Currently, 30% of South China Morning Post’s traffic comes from smartphones, says Abbotts, who expects that number to reach approximately 40% in late 2014.
One of the trends and changes in market behaviours and technology opportunities is the continuous move to mobile and the opportunity that HTML5 gives publishers to take back control of user data — which Abbotts believes may be key as subscription-based models become more commonplace.
SCMP values content above all because that’s what readers are willing to pay for, says Sophia Yu, the company’s director of advertising and marketing solutions.
Because of that, SCMP.com originally adopted a subscription-based model. It continues to monitor trends and gauge reader sentiment, which led the company to introduce a metered subscription model in August, 2012, to both SCMP.com and m.scmp.com.
Instead of charging subscribers for smartphone products (an optimised mobile version of scmp.com and mobile apps) alone, SCMP bundled them in a subscription package with SCMP.com. High-quality content engages readers, but needs to be offered on multiple platforms for one price, says Alex Ho, senior director, newspaper and recruitment services.
“Since we launched our smartphone products in June, our new subscriptions keep growing through different sources, not just from the mobile platform,” Ho says. “We believe the prevalent splintering of payments across platforms, for the same basic content, is a barrier for consumers.”
The other side of monetisation is display advertising, sponsored content and sessions, and rich media ads.

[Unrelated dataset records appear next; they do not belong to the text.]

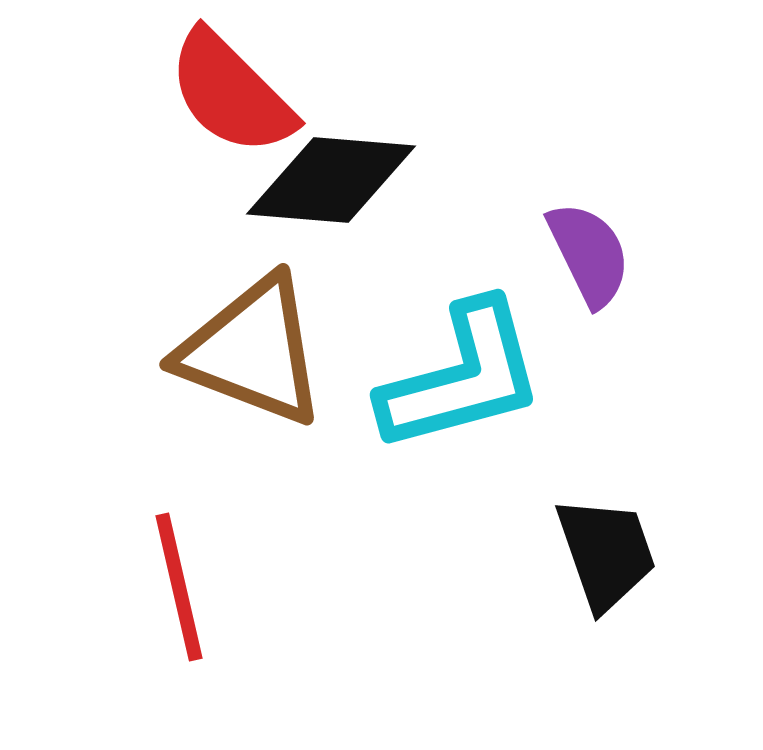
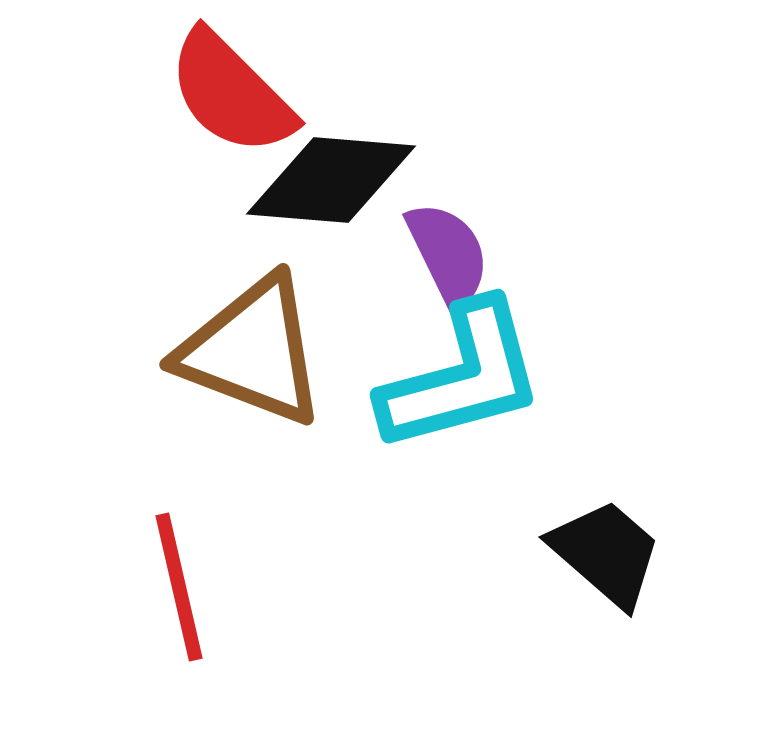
purple semicircle: moved 141 px left
black trapezoid: rotated 30 degrees counterclockwise
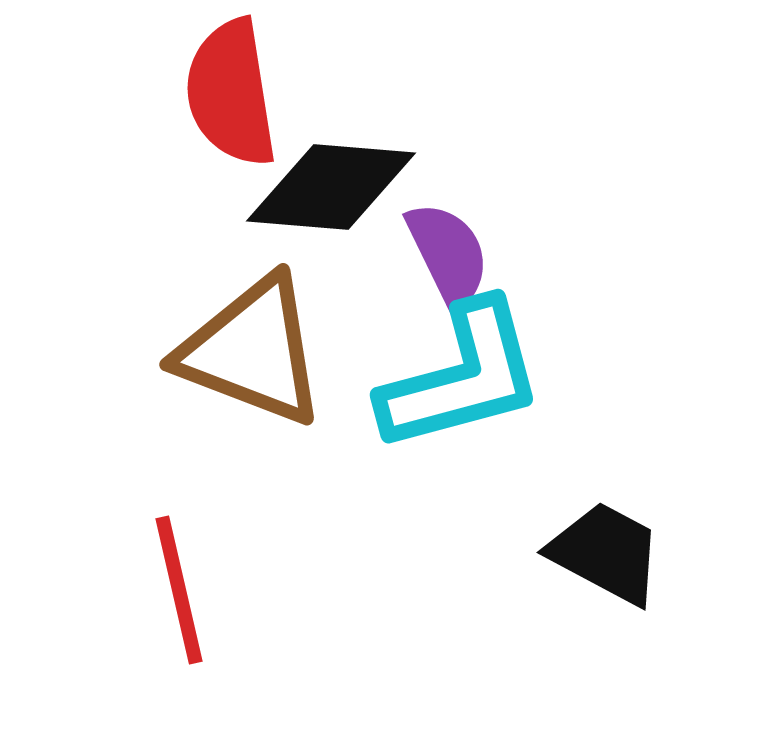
red semicircle: rotated 36 degrees clockwise
black diamond: moved 7 px down
black trapezoid: rotated 13 degrees counterclockwise
red line: moved 3 px down
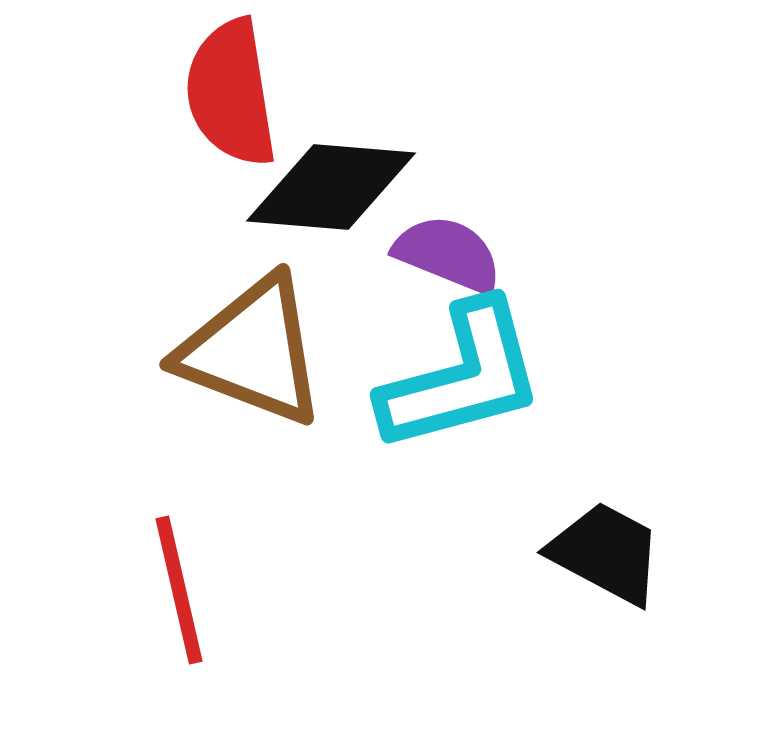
purple semicircle: rotated 42 degrees counterclockwise
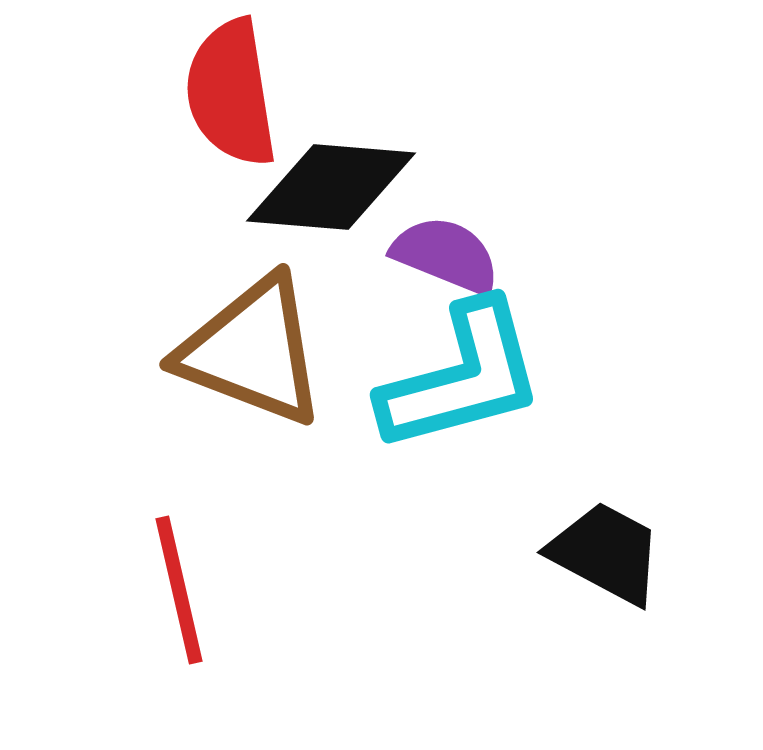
purple semicircle: moved 2 px left, 1 px down
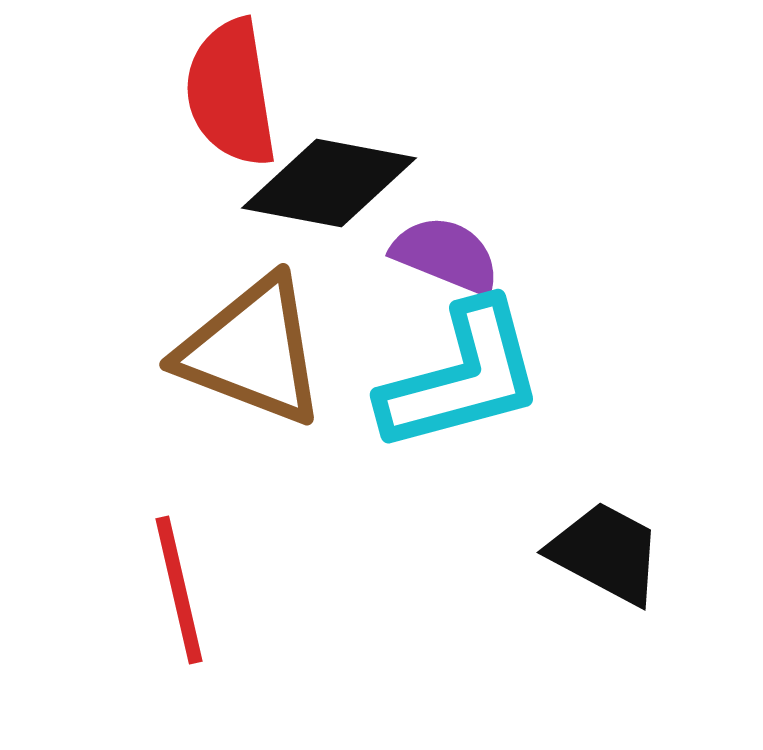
black diamond: moved 2 px left, 4 px up; rotated 6 degrees clockwise
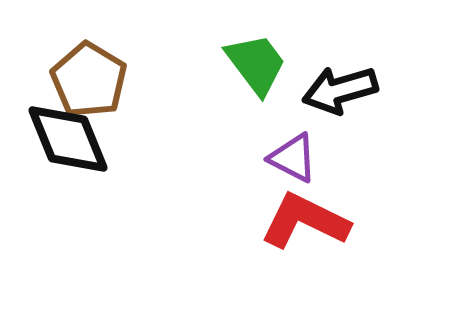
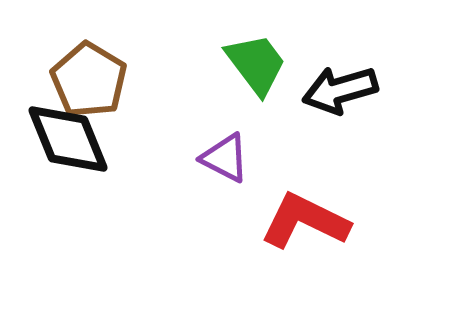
purple triangle: moved 68 px left
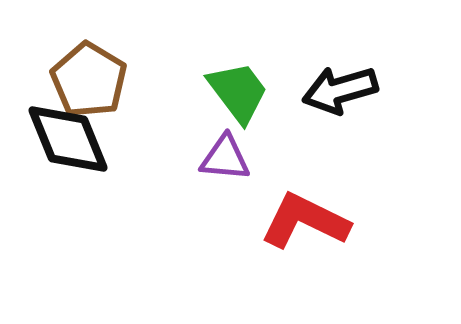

Among the company’s smartphone-related revenue experiments are native app advertising, including full-page, interstitial, and banner advertising. Rich-media advertising on mobile is coming.
Executives at SCMP believe mobile Web and mobile apps for smartphones are a source of revenue that will grow significantly, though they won’t overtake the company’s Web site anytime in the next 12 to 24 months, Yu predicts.
Looking ahead, Yu believes the opportunities in smartphone product development in the next 12 months will be in responsive design, HTML5, and Augmented Reality/image recognition technology. During that same 12 months, smartphone monetisation opportunities for SCMP lie in e-commerce.
The trend that could affect the company’s strategic approach in this space would be devices with larger screens that would allow more responsive design and a better Web experience when compared to the desktop.